Most--if not all bakeries are production based. You might be panning bread or docking bases for hours on end and not know about the whole procedure. Hotels are usually banquet based, so you might be piping out 500 choc mousses or garnishing an 800 plate dinner.

If you are lucky or have the personality of Jesus, you might get a Chef who will take you under his/her wing and explain things: Why one sweet dough needs powdered sugar and another only granulated, why you should never tour puff pastry less than 1cm thick, why some pastry creams use corn starch, some only yolks, and some flour, why you add corn syrup to sugar syrups, why mixing and resting times are so important for doughs. Why, why, why. What happens if you do this, what happens if the humidity that day goes up or down, what happens if you change brands of flour.

If you're lucky.....

But what if you aren't?

You can study books--and there are some very good ones, C.I.A. has some excellent ones-, you can watch you-tube, and there are some very good clips, but you can't ask questions, and you can't get your hands dirty and interact with someone who has done the technique a zillion times before. This is a HUGE difference.

Experience... there is no substitute. You need to repeat and repeat the technique until it becomes second nature and you have muscle memory for that technique. You need to anticipate problems with a particular technique, anticipate avoiding them, and anticipate recovering from mistakes when they happen. This is experience. Schools very rarely teach this.

Right now, get as much experience as you can, don't stop reading, don't stop asking questions, and see if you can get into culinary school or community college while still working.

Remember this:

If you have "0" working experience before attending culinary school and don't work during school, upon graduating, you will still have "0" working experience. Name of the school, name of the instructor, scores or awards achieved won't change this. This fact is not lost on any employer, they want the experience.

Hope this helps
 
#6 ·
@the bakeress I really think it depends on a few factors much of which has been stated already but here is my two cents.
  • What type of bakery? Mom and pop, classical french, high volume?
  • How much is the owner a teacher?
  • How disciplined are you?
If you are an extremely disciplined person and devote yourself to studying you can. I would also recommend that you could take one or two classes not a whole year of pastry classes. See what you learn. School seems like an easy way to learn but on the job is some of the best in my opinion. What school will never teach you is if you like the work and are cut out for it.
 
#7 ·
You just have to fit short courses on different techniques around your work, depending on where you go i would say it's half and half studying and work experience, if you have apprenticeships where you are would be benefit from those more after a basic course as your getting paid and get progress quicker than staying in college, in college you have to try and cram paper work and assessments in with your cooking and it's not easy at all and my writing was a mess i had to rush it that fast after we got done cooking and washing the pots (sadly there is no kitchen porter during courses, your a porter and a cook).

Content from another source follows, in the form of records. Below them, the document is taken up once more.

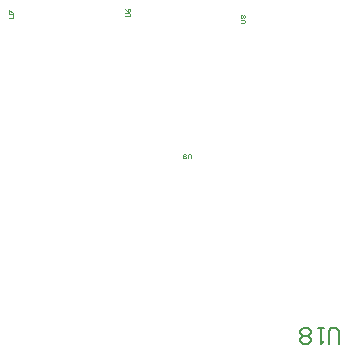
<source format=gm1>
G04*
G04 #@! TF.GenerationSoftware,Altium Limited,Altium Designer,21.6.4 (81)*
G04*
G04 Layer_Color=16711935*
%FSLAX25Y25*%
%MOIN*%
G70*
G04*
G04 #@! TF.SameCoordinates,21ADAE42-517F-4329-814C-ACF1F8BA2FEA*
G04*
G04*
G04 #@! TF.FilePolarity,Positive*
G04*
G01*
G75*
%ADD219C,0.00591*%
%ADD220C,0.00236*%
D219*
X110103Y57327D02*
Y61590D01*
X109250Y62443D01*
X107544D01*
X106692Y61590D01*
Y57327D01*
X104986Y62443D02*
X103281D01*
X104133D01*
Y57327D01*
X104986Y58179D01*
X100722D02*
X99870Y57327D01*
X98164D01*
X97312Y58179D01*
Y59032D01*
X98164Y59885D01*
X97312Y60738D01*
Y61590D01*
X98164Y62443D01*
X99870D01*
X100722Y61590D01*
Y60738D01*
X99870Y59885D01*
X100722Y59032D01*
Y58179D01*
X99870Y59885D02*
X98164D01*
D220*
X77332Y164260D02*
X78644D01*
X78907Y164523D01*
Y165048D01*
X78644Y165310D01*
X77332D01*
X77595Y165835D02*
X77332Y166097D01*
Y166622D01*
X77595Y166884D01*
X77857D01*
X78119Y166622D01*
X78382Y166884D01*
X78644D01*
X78907Y166622D01*
Y166097D01*
X78644Y165835D01*
X78382D01*
X78119Y166097D01*
X77857Y165835D01*
X77595D01*
X78119Y166097D02*
Y166622D01*
X38907Y166421D02*
X40219D01*
X40481Y166683D01*
Y167208D01*
X40219Y167471D01*
X38907D01*
Y169045D02*
X39169Y168520D01*
X39694Y167995D01*
X40219D01*
X40481Y168258D01*
Y168783D01*
X40219Y169045D01*
X39957D01*
X39694Y168783D01*
Y167995D01*
X60781Y119076D02*
Y120388D01*
X60518Y120650D01*
X59993D01*
X59731Y120388D01*
Y119076D01*
X59206Y120388D02*
X58944Y120650D01*
X58419D01*
X58157Y120388D01*
Y119338D01*
X58419Y119076D01*
X58944D01*
X59206Y119338D01*
Y119601D01*
X58944Y119863D01*
X58157D01*
X29Y166024D02*
X1341D01*
X1603Y166286D01*
Y166811D01*
X1341Y167074D01*
X29D01*
Y167598D02*
Y168648D01*
X291D01*
X1341Y167598D01*
X1603D01*
M02*

</source>
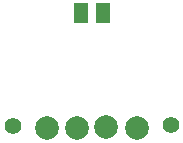
<source format=gbr>
G04 DipTrace 3.2.0.1*
G04 BottomMask.gbr*
%MOIN*%
G04 #@! TF.FileFunction,Soldermask,Bot*
G04 #@! TF.Part,Single*
%ADD27C,0.055118*%
%ADD30C,0.07874*%
%ADD32R,0.047244X0.033465*%
%FSLAX26Y26*%
G04*
G70*
G90*
G75*
G01*
G04 BotMask*
%LPD*%
D27*
X263780Y-334646D3*
X-263780Y-335827D3*
D32*
X35827Y55906D3*
X-35039D3*
X35827Y22441D3*
X-35039D3*
D30*
X150000Y-342520D3*
X48425Y-340945D3*
X-50000Y-342520D3*
X-150000D3*
M02*

</source>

It was honestly too much to handle for one person when i did it but i got through it just about, never again though (although i will 1 day a week when i get into an apprenticeship), but in restaurants they have kitchen porters that wash your pots, all you have to do is keep your knives, chopping boards and work area tidy while cooking :). If you don't have apprenticeships in your country though id say most of it is studying which then takes a lot longer, i honestly can't study for that long id rather learn on the job.